I wrote a spider to crawl a non-English website. Avoid being banned, I changed AUTOTHROTTLE settings and used a custom rotating user agent middleware. But running the spider, I got an error which I couldn't find a related question. This is the log I got:
2020-08-23 10:12:11 [scrapy.utils.log] INFO: Scrapy 1.6.0 started (bot: digikala)
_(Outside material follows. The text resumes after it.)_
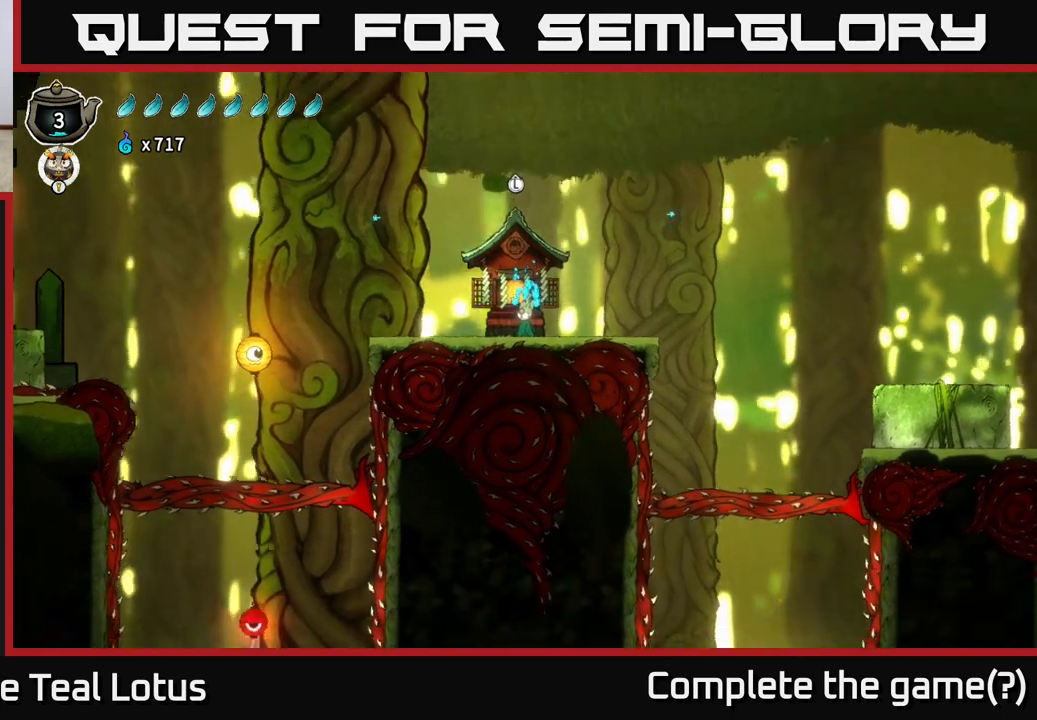
{"buttons": [], "left_stick": "center", "right_stick": "down", "events": []}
2020-08-23 10:12:11 [scrapy.utils.log] INFO: Versions: lxml 4.5.2.0, libxml2 2.9.10, cssselect 1.1.0, parsel 1.5.2, w3lib 1.21.0, Twisted 20.3.0, Python 3.8.5 (default, Aug 5 2020, 09:44:06) [MSC v.1916 64 bit (AMD64)], pyOpenSSL 19.1.0 (OpenSSL 1.1.1g 21 Apr 2020), cryptography 2.9.2, Platform Windows-10-10.0.19041-SP0
2020-08-23 10:12:11 [scrapy.crawler] INFO: Overridden settings: {'AUTOTHROTTLE_MAX_DELAY': 120, 'AUTOTHROTTLE_START_DELAY': 60, 'BOT_NAME': 'digikala', 'FEED_FORMAT': 'csv', 'FEED_URI': 'dataset2.csv', 'HTTPCACHE_ENABLED': True, 'NEWSPIDER_MODULE': 'digikala.spiders', 'ROBOTSTXT_OBEY': True, 'SPIDER_MODULES': ['digikala.spiders']}
2020-08-23 10:12:11 [scrapy.extensions.telnet] INFO: Telnet Password: 3f0f7f745956e306
2020-08-23 10:12:11 [scrapy.middleware] INFO: Enabled extensions:
['scrapy.extensions.corestats.CoreStats',
'scrapy.extensions.telnet.TelnetConsole',
'scrapy.extensions.feedexport.FeedExporter',
'scrapy.extensions.logstats.LogStats']
Unhandled error in Deferred:
2020-08-23 10:12:11 [twisted] CRITICAL: Unhandled error in Deferred:
Traceback (most recent call last):
File "C:\Users\shima\anaconda3\envs\virtual_workspace\lib\site-packages\scrapy\crawler.py", line 172, in crawl
return self._crawl(crawler, *args, **kwargs)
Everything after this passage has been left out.